Memory per node is important to keep in mind because it is one of the main factors that dictate which node(s) a job is placed on. A job that requires less than 54GB of memory per node can be placed on any of the 800+ nodes on Ada. Whereas a job requiring more than 54GB of memory per node has only 26 nodes that it can be placed on.

Examples

Below you will find examples of the above specifications as well as calculations to find the memory per node and number of nodes.
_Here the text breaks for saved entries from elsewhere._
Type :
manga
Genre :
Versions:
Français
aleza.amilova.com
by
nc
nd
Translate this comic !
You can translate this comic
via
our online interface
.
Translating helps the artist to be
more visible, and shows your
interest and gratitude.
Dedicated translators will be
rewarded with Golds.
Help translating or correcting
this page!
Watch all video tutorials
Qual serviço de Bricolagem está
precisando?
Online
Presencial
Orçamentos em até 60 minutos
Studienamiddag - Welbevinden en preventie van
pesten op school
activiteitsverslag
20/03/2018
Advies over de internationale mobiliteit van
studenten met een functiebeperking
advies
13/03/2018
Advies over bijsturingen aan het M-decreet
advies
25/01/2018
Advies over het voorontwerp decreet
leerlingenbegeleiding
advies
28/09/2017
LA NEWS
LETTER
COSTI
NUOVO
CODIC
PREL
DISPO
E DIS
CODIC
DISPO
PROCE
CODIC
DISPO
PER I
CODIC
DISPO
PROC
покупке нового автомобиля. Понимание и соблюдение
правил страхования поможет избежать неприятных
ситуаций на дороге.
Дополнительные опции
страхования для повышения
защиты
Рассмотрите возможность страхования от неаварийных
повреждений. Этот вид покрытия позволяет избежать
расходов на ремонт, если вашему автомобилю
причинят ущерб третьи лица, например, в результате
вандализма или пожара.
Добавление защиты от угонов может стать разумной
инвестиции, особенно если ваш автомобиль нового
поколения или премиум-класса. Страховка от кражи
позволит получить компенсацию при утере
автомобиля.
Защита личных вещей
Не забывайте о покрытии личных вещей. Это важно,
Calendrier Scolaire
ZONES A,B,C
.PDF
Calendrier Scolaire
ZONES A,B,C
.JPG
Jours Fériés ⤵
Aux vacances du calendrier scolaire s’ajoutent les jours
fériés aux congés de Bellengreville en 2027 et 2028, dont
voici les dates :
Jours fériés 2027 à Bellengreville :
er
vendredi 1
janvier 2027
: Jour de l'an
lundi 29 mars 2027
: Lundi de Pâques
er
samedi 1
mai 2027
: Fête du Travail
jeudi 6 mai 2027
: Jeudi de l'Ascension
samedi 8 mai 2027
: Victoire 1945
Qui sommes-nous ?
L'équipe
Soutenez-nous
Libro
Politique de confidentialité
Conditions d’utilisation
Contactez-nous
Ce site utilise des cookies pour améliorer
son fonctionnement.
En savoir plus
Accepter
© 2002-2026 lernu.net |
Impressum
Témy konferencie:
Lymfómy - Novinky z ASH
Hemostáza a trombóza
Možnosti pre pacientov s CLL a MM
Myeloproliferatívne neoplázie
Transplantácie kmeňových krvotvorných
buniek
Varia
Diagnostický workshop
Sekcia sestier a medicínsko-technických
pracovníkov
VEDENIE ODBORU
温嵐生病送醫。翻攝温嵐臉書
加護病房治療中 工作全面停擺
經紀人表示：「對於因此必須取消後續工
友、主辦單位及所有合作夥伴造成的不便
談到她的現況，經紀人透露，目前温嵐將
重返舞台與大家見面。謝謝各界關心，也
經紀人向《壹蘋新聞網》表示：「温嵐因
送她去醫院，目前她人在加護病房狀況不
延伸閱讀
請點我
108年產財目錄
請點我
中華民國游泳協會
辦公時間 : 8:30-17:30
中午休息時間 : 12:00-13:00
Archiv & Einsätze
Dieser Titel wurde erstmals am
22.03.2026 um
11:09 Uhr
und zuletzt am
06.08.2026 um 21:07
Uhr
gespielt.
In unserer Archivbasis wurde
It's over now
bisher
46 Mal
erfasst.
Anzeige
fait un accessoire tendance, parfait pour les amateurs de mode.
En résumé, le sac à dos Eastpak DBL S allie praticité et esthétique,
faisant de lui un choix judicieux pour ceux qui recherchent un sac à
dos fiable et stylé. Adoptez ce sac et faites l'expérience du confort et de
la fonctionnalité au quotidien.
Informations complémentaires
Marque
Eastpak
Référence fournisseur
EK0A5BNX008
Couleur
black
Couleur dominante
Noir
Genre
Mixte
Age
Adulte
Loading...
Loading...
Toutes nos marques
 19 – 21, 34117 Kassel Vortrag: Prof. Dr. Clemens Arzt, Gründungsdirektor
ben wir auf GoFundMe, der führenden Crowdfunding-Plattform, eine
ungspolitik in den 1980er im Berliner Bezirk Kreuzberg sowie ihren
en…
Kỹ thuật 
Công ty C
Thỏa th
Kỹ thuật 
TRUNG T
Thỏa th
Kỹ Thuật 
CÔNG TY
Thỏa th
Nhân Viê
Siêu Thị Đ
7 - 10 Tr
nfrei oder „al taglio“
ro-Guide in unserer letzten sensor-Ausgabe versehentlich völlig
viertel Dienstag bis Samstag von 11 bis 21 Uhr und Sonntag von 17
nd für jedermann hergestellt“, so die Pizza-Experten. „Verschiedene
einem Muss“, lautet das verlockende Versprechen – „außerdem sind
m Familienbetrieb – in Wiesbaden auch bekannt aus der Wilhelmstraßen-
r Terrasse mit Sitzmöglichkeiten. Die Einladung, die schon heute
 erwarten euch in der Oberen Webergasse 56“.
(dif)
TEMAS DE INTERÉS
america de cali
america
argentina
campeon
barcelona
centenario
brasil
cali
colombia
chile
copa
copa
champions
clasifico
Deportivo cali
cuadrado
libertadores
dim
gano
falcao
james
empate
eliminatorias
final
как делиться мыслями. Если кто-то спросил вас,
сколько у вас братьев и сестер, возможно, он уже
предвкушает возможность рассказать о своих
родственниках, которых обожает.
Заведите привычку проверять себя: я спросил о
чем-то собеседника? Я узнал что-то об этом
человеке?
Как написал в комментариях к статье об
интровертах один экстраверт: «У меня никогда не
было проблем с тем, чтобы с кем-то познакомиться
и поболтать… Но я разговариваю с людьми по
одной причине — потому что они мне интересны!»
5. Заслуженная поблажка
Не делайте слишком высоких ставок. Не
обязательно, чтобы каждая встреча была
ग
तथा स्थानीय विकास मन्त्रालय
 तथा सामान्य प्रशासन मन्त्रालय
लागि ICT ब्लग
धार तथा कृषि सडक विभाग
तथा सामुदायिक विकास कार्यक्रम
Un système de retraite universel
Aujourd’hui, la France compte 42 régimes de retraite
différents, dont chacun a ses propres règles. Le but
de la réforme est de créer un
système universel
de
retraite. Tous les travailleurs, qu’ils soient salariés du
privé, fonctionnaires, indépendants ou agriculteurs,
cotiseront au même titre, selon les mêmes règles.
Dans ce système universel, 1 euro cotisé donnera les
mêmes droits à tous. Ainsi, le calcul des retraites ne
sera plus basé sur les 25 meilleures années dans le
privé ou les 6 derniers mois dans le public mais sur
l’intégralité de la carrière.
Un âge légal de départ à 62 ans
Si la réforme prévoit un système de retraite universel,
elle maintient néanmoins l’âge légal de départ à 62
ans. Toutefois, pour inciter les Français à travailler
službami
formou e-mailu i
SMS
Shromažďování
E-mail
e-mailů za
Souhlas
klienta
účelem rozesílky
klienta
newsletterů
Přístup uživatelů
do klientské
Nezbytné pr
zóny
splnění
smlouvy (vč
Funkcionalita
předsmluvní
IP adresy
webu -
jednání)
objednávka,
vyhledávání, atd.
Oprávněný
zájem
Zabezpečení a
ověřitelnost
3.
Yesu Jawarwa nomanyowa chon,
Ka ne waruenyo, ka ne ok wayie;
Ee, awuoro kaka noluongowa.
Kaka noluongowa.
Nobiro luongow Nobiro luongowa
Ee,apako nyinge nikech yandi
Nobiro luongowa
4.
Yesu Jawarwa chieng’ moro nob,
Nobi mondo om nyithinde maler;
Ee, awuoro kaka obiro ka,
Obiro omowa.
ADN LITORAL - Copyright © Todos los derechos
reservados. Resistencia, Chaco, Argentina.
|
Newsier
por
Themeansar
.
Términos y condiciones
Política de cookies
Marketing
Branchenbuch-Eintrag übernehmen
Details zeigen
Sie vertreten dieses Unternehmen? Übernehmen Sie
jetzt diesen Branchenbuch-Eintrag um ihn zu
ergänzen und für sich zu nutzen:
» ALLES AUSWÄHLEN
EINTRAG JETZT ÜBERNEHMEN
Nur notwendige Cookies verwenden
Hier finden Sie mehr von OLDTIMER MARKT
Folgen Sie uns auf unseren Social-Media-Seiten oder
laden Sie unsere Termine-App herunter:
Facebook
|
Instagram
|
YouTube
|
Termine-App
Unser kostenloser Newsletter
Memory Example 1:

#BSUB -n 1                   #Request 1 core
#BSUB -R "span[ptile=1]"     #Request 1 core per node.
#BSUB -R "rusage[mem=5000]"  #Request 5000MB per core for the job
#BSUB -M 5000                #Set the per process enforceable memory limit to 5000MB.

This results in:

1 Core / 1 Core per Node = 1 Node
5000MB per core * 1 Core per Node = 5000MB per Node

Memory Example 2:

#BSUB -n 10                  #Request 10 cores
#BSUB -R "span[ptile=10]"    #Request 10 cores per node.
#BSUB -R "rusage[mem=10000]"  #Request 10000MB per core for the job
#BSUB -M 10000                #Set the per process enforceable memory limit to 5000MB.

This results in:

10 Cores / 10s Core per Node = 1 Node
~10GB per core * 10 Core per Node = ~100GB per Node

Note: This is an example of a job that would require one of the 26 256GB nodes to run.

Memory Example 3:

#BSUB -n 20                  #Request 10 cores
#BSUB -R "span[ptile=10]"    #Request 10 cores per node.
#BSUB -R "rusage[mem=10000]"  #Request 10000MB per core for the job
#BSUB -M 10000                #Set the per process enforceable memory limit to 5000MB.

This results in:

10 Cores / 10s Core per Node = 1 Node
~10GB per core * 10 Core per Node = ~100GB per Node